> Problem requirements
Please pick up the blog post about a summer move and a Caribbean contest entry after its last sentence and keep writing it.

[Source passage — start]

Who doesn't love some help moving? My parents have so generously offered to help me move that first weekend in August which should hopefully be my last weekend sans-boyfriend. While moving will be a pain in the ass, its a great excuse to see them and show off my new digs. 

And my newest distraction? (Insert shameless self plug), I've entered my boyfriend and I in a contest to send us to the Caribbean for 5 days. Long shot? Yes. Distraction, yes. Why not? Originally a friend sent me the link because it was a "beach blogger" opportunity; what could be a better way to marry my two favorite past times? Sign me up! When I read the requirements it was actually a beach blogger for a "retreat to romance" package for a deserving couple. After careful consideration I decided, yes, we still fit the requirements. I mean, is this blog not evidence of what we've been through this past year?  Hopefully my blog entry can get us all the way to paradise. 20% of my final score to move onto the top ten depends on votes, so if you haven't please visit and vote for us here: http://tinyurl.com/3u7obq4. Talk about a great distraction, but lets not get ahead of ourselves!

[Source passage — finish]
[Source material — start]

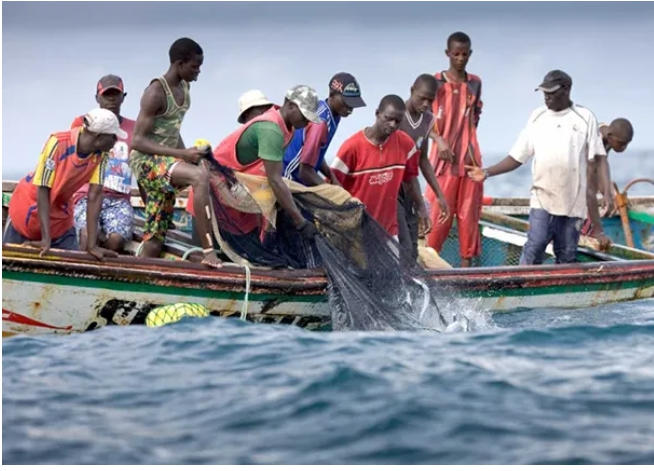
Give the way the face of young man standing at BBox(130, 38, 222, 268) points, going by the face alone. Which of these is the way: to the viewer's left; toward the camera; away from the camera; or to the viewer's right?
to the viewer's right

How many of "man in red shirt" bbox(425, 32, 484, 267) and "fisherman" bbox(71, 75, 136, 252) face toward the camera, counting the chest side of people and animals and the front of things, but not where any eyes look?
2

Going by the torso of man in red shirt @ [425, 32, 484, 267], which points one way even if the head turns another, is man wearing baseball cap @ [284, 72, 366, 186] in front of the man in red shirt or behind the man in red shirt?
in front

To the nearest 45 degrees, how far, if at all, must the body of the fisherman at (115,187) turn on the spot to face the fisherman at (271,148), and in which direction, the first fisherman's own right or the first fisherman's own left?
approximately 45° to the first fisherman's own left

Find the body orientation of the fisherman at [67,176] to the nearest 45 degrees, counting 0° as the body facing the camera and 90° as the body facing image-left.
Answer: approximately 315°

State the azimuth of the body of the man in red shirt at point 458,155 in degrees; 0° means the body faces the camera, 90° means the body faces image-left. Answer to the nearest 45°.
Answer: approximately 0°

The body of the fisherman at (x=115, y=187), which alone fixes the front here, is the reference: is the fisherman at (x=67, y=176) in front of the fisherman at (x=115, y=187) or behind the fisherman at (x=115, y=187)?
in front

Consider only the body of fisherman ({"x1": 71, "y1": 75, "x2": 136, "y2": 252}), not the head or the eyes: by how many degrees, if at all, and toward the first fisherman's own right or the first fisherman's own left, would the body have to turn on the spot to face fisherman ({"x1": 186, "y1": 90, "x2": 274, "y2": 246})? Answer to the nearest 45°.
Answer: approximately 90° to the first fisherman's own left

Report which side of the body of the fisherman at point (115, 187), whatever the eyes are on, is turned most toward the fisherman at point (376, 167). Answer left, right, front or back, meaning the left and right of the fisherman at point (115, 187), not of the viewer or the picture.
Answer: left

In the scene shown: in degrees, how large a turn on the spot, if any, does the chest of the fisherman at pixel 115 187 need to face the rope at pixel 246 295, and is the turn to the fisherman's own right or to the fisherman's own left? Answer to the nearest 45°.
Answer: approximately 45° to the fisherman's own left

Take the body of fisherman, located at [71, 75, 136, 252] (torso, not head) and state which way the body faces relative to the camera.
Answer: toward the camera

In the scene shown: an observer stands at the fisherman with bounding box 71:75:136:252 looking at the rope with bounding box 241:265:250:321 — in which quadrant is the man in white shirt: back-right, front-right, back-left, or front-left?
front-left
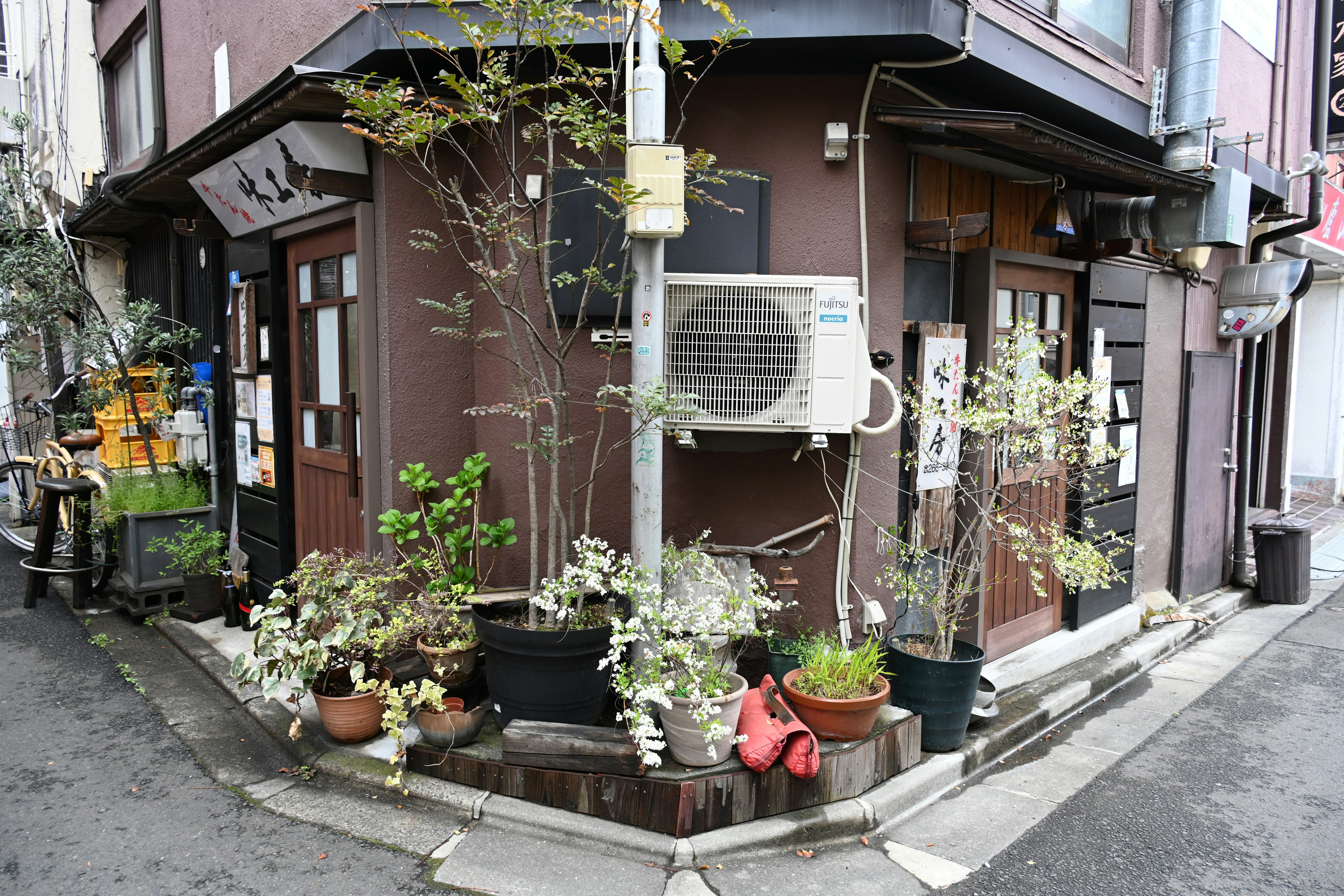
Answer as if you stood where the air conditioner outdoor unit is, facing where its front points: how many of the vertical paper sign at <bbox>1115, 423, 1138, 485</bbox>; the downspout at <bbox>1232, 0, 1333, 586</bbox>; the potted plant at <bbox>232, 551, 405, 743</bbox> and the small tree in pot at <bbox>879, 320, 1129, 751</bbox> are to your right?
1

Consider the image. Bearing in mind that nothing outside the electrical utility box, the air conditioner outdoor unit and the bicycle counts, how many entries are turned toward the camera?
2

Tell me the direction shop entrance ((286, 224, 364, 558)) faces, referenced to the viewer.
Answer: facing the viewer and to the left of the viewer

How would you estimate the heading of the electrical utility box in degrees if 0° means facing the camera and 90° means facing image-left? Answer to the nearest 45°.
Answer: approximately 0°

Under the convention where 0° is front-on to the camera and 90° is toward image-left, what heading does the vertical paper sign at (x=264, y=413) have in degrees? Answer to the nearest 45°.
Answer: approximately 45°

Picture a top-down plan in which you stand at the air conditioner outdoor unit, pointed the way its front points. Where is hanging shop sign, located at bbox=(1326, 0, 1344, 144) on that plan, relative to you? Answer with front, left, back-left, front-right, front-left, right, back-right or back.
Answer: back-left

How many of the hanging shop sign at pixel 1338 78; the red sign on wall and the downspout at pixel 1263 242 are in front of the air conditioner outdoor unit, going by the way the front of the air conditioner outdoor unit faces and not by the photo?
0

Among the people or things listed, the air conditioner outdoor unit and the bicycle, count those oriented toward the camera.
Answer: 1

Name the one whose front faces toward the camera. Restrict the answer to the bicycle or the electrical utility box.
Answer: the electrical utility box

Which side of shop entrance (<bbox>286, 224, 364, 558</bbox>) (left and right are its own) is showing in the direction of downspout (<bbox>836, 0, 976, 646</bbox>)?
left

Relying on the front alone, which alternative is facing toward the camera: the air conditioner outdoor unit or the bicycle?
the air conditioner outdoor unit

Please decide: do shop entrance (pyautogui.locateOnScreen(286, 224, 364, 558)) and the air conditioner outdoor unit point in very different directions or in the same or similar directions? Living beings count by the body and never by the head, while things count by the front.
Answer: same or similar directions

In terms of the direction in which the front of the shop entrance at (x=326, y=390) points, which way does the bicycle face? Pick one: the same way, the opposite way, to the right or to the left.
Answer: to the right

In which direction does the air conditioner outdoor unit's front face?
toward the camera
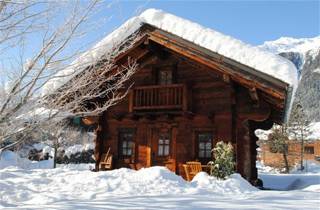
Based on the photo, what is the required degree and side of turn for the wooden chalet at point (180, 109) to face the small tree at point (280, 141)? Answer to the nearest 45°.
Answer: approximately 135° to its left

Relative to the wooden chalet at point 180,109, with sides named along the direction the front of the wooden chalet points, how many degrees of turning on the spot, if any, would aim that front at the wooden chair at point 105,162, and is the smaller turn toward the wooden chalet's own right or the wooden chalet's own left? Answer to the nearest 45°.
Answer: approximately 90° to the wooden chalet's own right

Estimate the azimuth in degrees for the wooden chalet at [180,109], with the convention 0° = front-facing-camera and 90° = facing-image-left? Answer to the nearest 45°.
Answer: approximately 0°
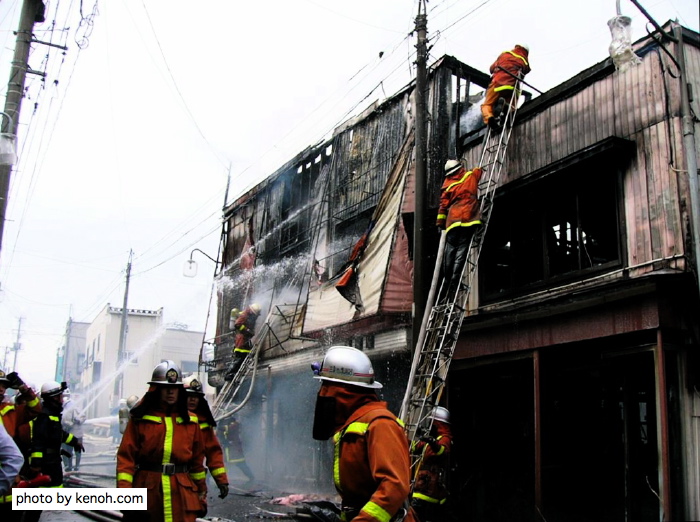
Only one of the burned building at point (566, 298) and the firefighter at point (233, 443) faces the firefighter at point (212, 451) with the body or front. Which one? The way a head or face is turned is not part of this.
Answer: the burned building

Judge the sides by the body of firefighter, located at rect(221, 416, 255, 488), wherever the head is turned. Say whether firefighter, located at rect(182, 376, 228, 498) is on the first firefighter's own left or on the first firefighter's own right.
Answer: on the first firefighter's own left

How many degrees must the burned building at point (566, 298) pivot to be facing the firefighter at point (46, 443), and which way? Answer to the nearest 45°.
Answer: approximately 45° to its right

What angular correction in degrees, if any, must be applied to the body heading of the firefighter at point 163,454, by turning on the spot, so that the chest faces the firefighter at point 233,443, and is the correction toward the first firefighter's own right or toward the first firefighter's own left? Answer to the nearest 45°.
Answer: approximately 180°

[Source material — finish]

> Exercise output
I know that all of this mind trickery will only suffice for so long, but I hope by then I will have a new distraction. A distraction that will put an end to this strange routine I now know as normal. Caribbean vacation or not, I can't think of a more romantic way to spend the rest of my days.

Thursday, July 14, 2011

Worry Wart

Have you ever looked up "worry" in the dictionary? Worry is defined as thoughts and images of a negative nature in which mental attempts are made to avoid anticipated potential threats. Well if that's true, my world is filled with "anticipated potential threats", real and imagined. 

I guess most people can put two and two together; often times when you strive for control in every most situations, you are by default also a worrier. Hello world, my name is Meghan and I'm a worry wart. Its funny, if you ask some of my childhood friends they'll tell you I was probably the first 13 year old they knew with shiny slivers of gray hairs (coincidence? I think not...). 
Most times I wish I had a better mindset. I wish I didn't over-think, obsess, plan for contingencies, re-plan for new contingencies, plan for contingencies on top of contingencies (I think you get the idea here). Has it helped me be fully prepared in some situations? Yes. Has it, just as many times, given me unnecessary stress and anxiety that could have been avoided if I just didn't worry so much? Yes. 


I've really used this blog as my forum. I worry about my career. I worry about my relationships. I worry about doing the right thing. I worry about my boyfriend, I worry about his safety. But I also waste so much time worrying about the unnecessary. The weather, traffic, decoding emails and text messages.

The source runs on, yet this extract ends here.